Welche ökologischen Folgen hat die Entsorgung von lösungsmittelhaltigen Bodenreinigern über das Abwasser?
Die Entsorgung von lösungsmittelhaltigen Bodenreinigern über das Abwasser stellt ein erhebliches Umweltproblem dar. Da Kläranlagen nicht darauf ausgelegt sind, alle chemischen Verbindungen in diesen Reinigern vollständig abzubauen oder zu filtern, hat dies weitreichende ökologische Konsequenzen.
Hier sind die wichtigsten ökologischen Folgen im Detail:
1. Störung der biologischen Reinigungsstufe in Kläranlagen
Kläranlagen arbeiten maßgeblich mit Hilfe von Mikroorganismen (Belebtschlamm), die organische Verunreinigungen abbauen.
- Giftwirkung: Lösungsmittel (wie Terpene, Alkohole, Glykole oder chlorierte Kohlenwasserstoffe) wirken oft biozid. Sie können die nützlichen Bakterien in der Kläranlage abtöten.
- Folge: Wenn die Mikroorganismen sterben, "kippt" die Reinigungsstufe um. Das gesamte Abwasser wird dann unzureichend gereinigt in die natürlichen Gewässer geleitet.

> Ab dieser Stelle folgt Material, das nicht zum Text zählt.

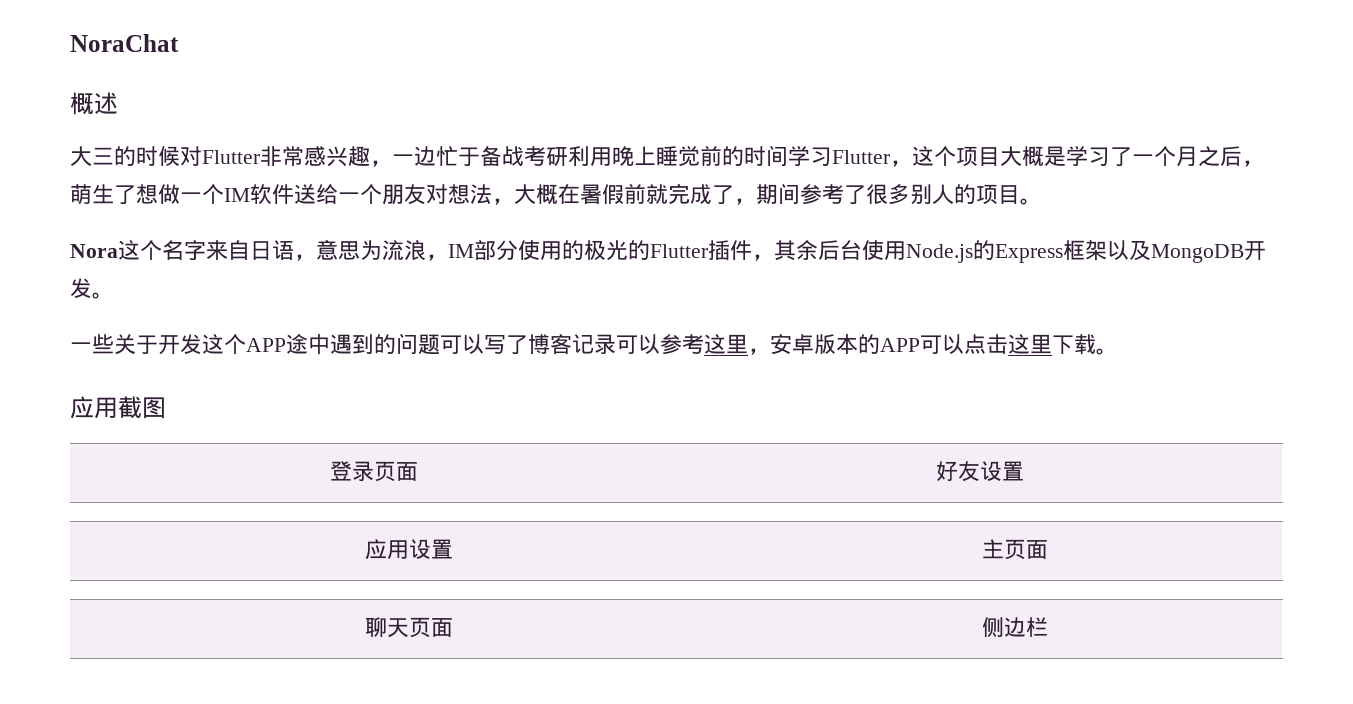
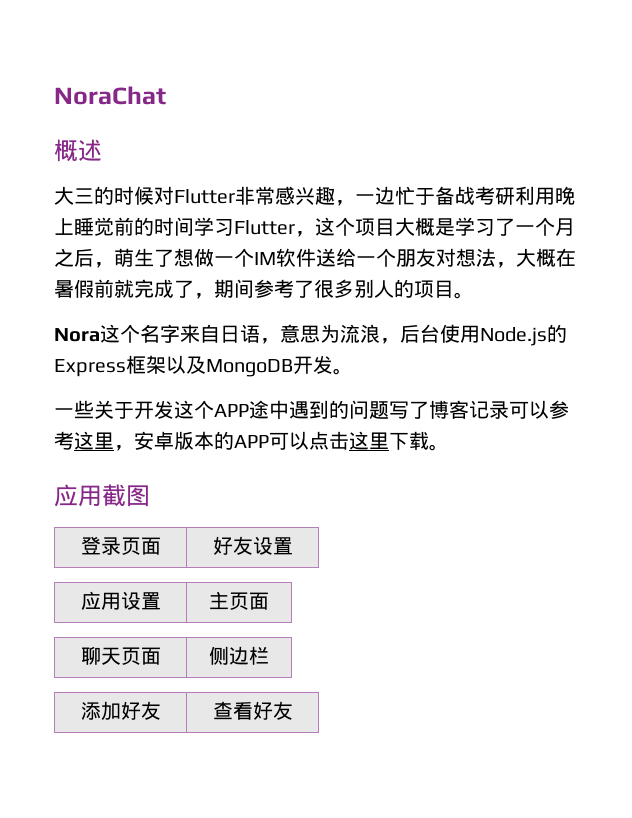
[448,240,818,261] IM部分使用的极光的Flutter插件，其余 -> (400, 341) none
[440,334,484,354] 可以 -> (389, 410) none
(1048, 627) none -> [80,701,161,721] [212,701,293,720] // 添加好友 | 查看好友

2. Toxizität für Wasserorganismen
Lösungsmittel gelangen oft nahezu ungefiltert in Bäche, Flüsse und Meere.
- Akute Vergiftung: Viele Lösungsmittel sind für Fische, Krebstiere und Algen bereits in geringen Konzentrationen hochgiftig. Sie schädigen die Kiemen, das Nervensystem oder die Fortpflanzungsorgane.
- Störung der Nahrungskette: Wenn Kleinstlebewesen (Zooplankton) sterben, fehlt den Fischen die Nahrungsgrundlage, was das gesamte lokale Ökosystem destabilisiert.
3. Sauerstoffzehrung im Wasser
Viele organische Lösungsmittel sind zwar biologisch abbaubar, aber dieser Prozess verbraucht enorme Mengen an Sauerstoff ($O_2$).
- Sauerstoffmangel: Wenn große Mengen Lösungsmittel in ein Gewässer gelangen, sinkt der Sauerstoffgehalt drastisch.
- Fischsterben: Fische und andere wasserlebende Tiere ersticken buchstäblich ("Umkippen" des Gewässers).
4. Bioakkumulation und Persistenz
Einige Lösungsmittel oder deren Abbauprodukte sind "persistent", das heißt, sie werden in der Natur kaum abgebaut.
- Anreicherung: Stoffe wie bestimmte chlorierte Verbindungen reichern sich im Fettgewebe von Tieren an (Bioakkumulation). Über die Nahrungskette gelangen diese Schadstoffe schließlich auch zum Menschen.
- Langzeitschäden: Diese Stoffe können krebserregend, erbgutverändernd oder hormonell wirksam sein.
5. Gefahr für das Grundwasser
Lösungsmittel haben oft die Eigenschaft, sehr mobil zu sein.
- Versickerung: Bei undichten Abwasserleitungen können Lösungsmittel in den Boden und das Grundwasser gelangen. Da Grundwasser sich nur sehr langsam regeneriert, können bereits kleine Mengen große Trinkwasserreserven für Jahrzehnte unbrauchbar machen.
6. Chemische Reaktionen und Gasbildung in der Kanalisation
- Explosionsgefahr: Leicht flüchtige Lösungsmittel können in der Kanalisation Gase bilden, die hochexplosiv sind und eine Gefahr für Kanalarbeiter sowie die Infrastruktur darstellen.
- Lösung von Ablagerungen: Lösungsmittel können andere, bereits festgesetzte Schadstoffe im Kanalrohr (z. B. Schwermetalle) wieder lösen und mobilisieren, sodass diese ebenfalls in die Umwelt gelangen.
Fazit und richtige Entsorgung
Aufgrund dieser Gefahren dürfen lösungsmittelhaltige Reiniger niemals über die Toilette oder den Ausguss entsorgt werden.
- Entsorgungsweg: Reste von Bodenreinigern müssen als Gefahrstoff (Sondermüll) behandelt werden. Sie gehören zum Schadstoffmobil oder zum örtlichen Wertstoffhof.
- Empfehlung: Idealerweise sollte man auf lösungsmittelfreie oder ökologisch zertifizierte Reinigungsmittel umsteigen, die biologisch leicht abbaubar sind.